_EXERCISE PROMPT:_ Each line from the one containing "List each element's" through the last line of the records below is to be set down exactly; the rest stays out.

_DATA SHOWN:_
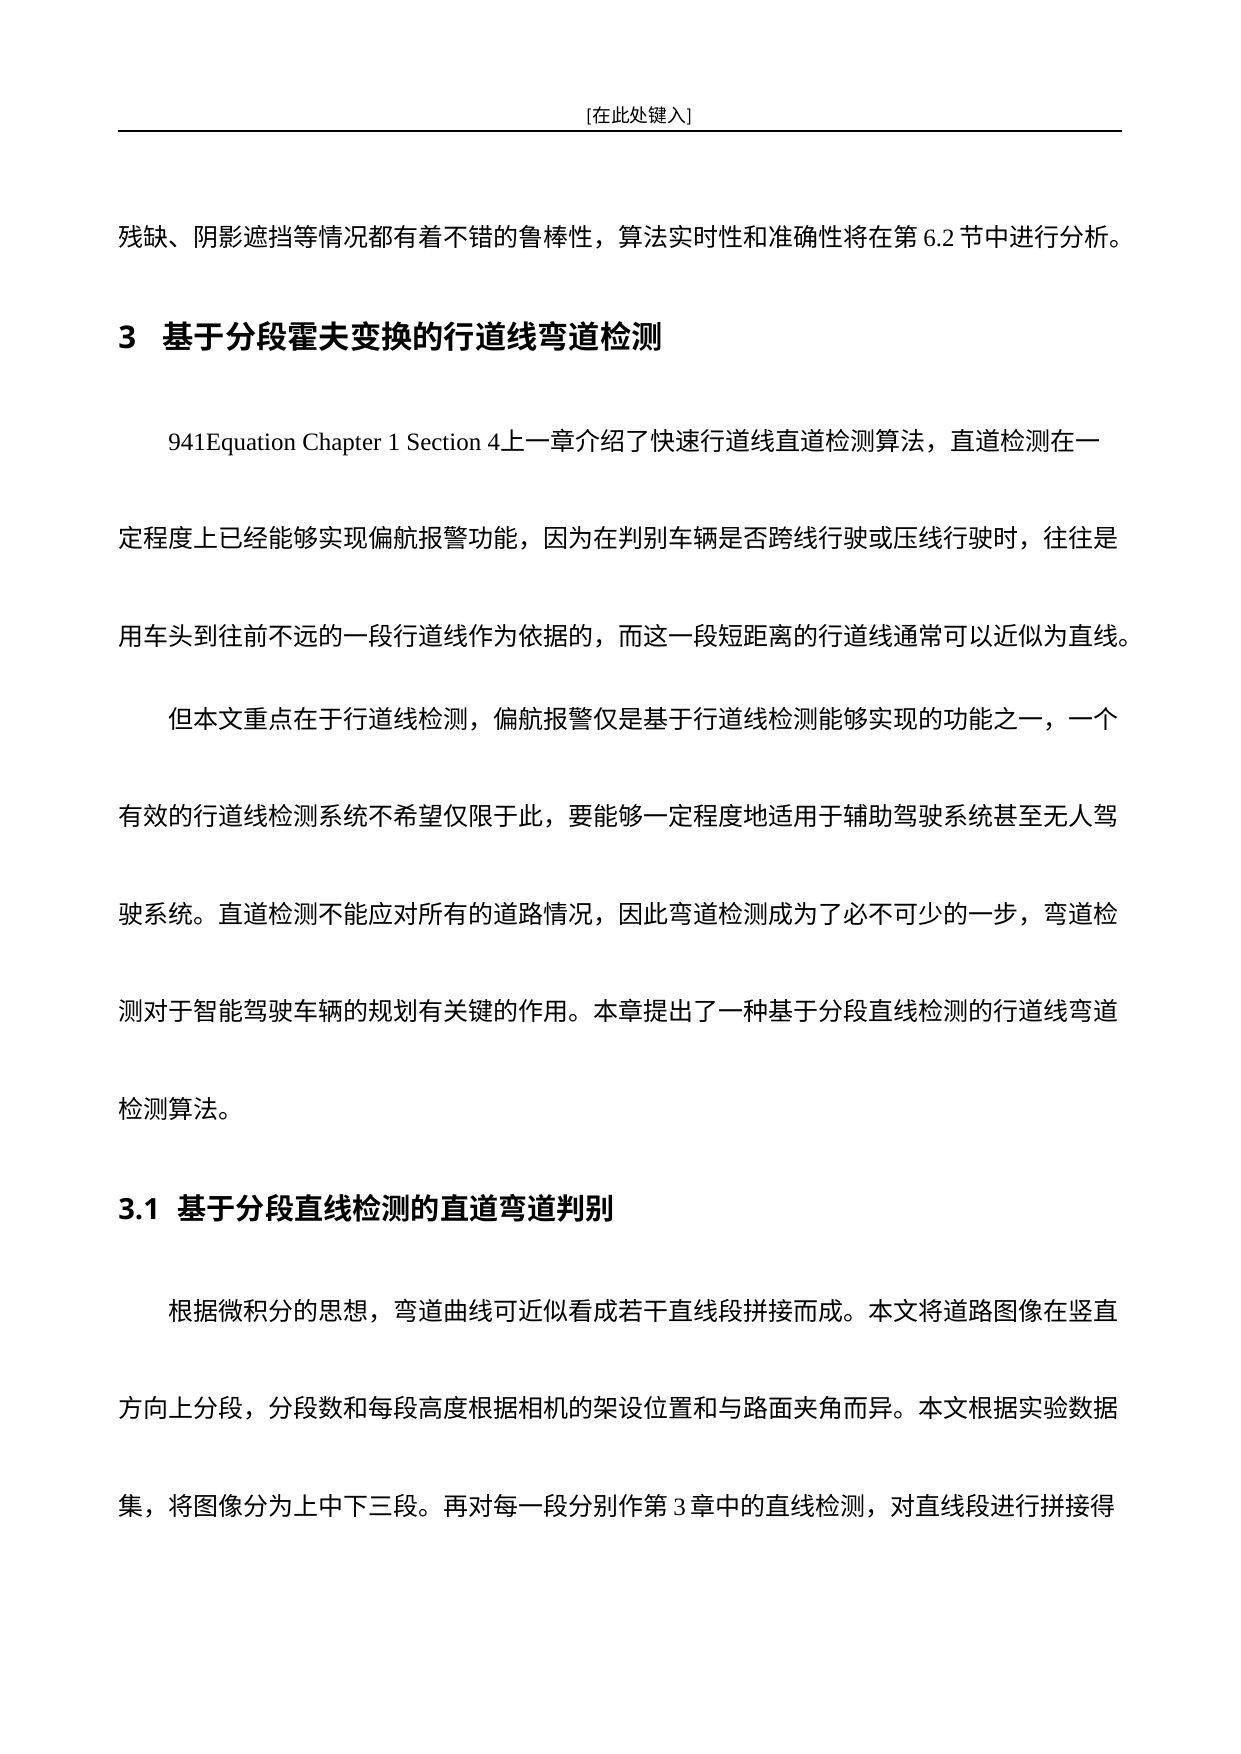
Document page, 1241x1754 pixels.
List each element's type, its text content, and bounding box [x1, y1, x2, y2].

text 基于分段霍夫变换的行道线弯道检测 [118, 303, 1122, 368]
text 但本文重点在于行道线检测，偏航报警仅是基于行道线检测能够实现的功能之一，一个有效的行道线检测系统不希望仅限于此，要能够一定程度地适用于辅助驾驶系统甚至无人驾驶系统。直道检测不能应对所有的道路情况，因此弯道检测成为了必不可少的一步，弯道检测对于智能驾驶车辆的规划有关键的作用。本章提出了一种基于分段直线检测的行道线弯道检测算法。 [118, 685, 1122, 1140]
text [118, 203, 1122, 268]
text 上一章介绍了快速行道线直道检测算法，直道检测在一定程度上已经能够实现偏航报警功能，因为在判别车辆是否跨线行驶或压线行驶时，往往是用车头到往前不远的一段行道线作为依据的，而这一段短距离的行道线通常可以近似为直线。 [118, 407, 1122, 667]
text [118, 1277, 1122, 1537]
text 基于分段直线检测的直道弯道判别 [118, 1174, 1122, 1239]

_EXERCISE RESULT:_
List each element's type, its text content, and bounding box [x1, y1, x2, y2].

text 基于分段霍夫变换的行道线弯道检测 [118, 303, 1122, 368]
text 但本文重点在于行道线检测，偏航报警仅是基于行道线检测能够实现的功能之一，一个有效的行道线检测系统不希望仅限于此，要能够一定程度地适用于辅助驾驶系统甚至无人驾驶系统。直道检测不能应对所有的道路情况，因此弯道检测成为了必不可少的一步，弯道检测对于智能驾驶车辆的规划有关键的作用。本章提出了一种基于分段直线检测的行道线弯道检测算法。 [118, 685, 1122, 1140]
text [118, 203, 1122, 268]
text 上一章介绍了快速行道线直道检测算法，直道检测在一定程度上已经能够实现偏航报警功能，因为在判别车辆是否跨线行驶或压线行驶时，往往是用车头到往前不远的一段行道线作为依据的，而这一段短距离的行道线通常可以近似为直线。 [118, 407, 1122, 667]
text [118, 1277, 1122, 1537]
text 基于分段直线检测的直道弯道判别 [118, 1174, 1122, 1239]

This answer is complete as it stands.